● Source document:
In these two reapportionment cases, the courts below have struck down as unconstitutional the weighted voting plans which had been proposed to correct the conceded malapportionment of the Boards of Supervisors of Washington and Saratoga Counties.
*248In the Washington County case, the plaintiffs are residents, taxpayers and property owners of the Town of Kingsbury and, in the Saratoga County case, the plaintiffs are property owners and taxpayers of the City of Saratoga Springs. In each case, they instituted these actions seeking (1) a declaratory judgment that the apportionment of the Board of Supervisors of their respective county was unconstitutional and (2) an order directing the board to submit a valid plan of apportionment. It is not disputed that, at present, as prescribed by section 150 of the County Law, the municipalities in each county are equally represented by one member on the Board of Supervisors, even though there is a great disparity in the populations of the several towns and cities.1
In the Washington County litigation, the court at Special Term held that the apportionment of the board and section 150 of the County Law, as applied, violated the one man-one vote rubric and were, accordingly, unconstitutional. The board was directed to prepare and submit a permanent plan of reapportionment but was permitted, in the interim, to function as it was presently constituted. The board thereupon adopted what it terms an ‘ ‘ Adjusted Weighted Voting Plan” which provides that each town is to be represented on the board by at least one supervisor who will be entitled to cast one vote for every 279 persons residing in the town, up to a maximum of 15 votes. The membership of the board would be enlarged to allow for additional supervisors from those towns with populations large enough to warrant more than 15 votes. Thus, Kingsbury, the largest town, would be represented by three supervisors who would each cast 13 votes, for a total of 39. Dresden, Hampton and Putnam, the smallest towns, would each be represented by one supervisor who would cast two votes and the most votes cast by any single member of the board would be the 14 allotted to the supervisor from Greenwich.

● Data block:
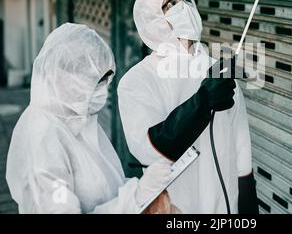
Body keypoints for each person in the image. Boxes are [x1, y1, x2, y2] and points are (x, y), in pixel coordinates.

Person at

● Goal of the exercise: Copy the reapportionment text word for word, starting at "In these two" and ending at "and Saratoga Counties.". The material that comes after the reapportionment text is separate from it.

● Task output:
In these two reapportionment cases, the courts below have struck down as unconstitutional the weighted voting plans which had been proposed to correct the conceded malapportionment of the Boards of Supervisors of Washington and Saratoga Counties.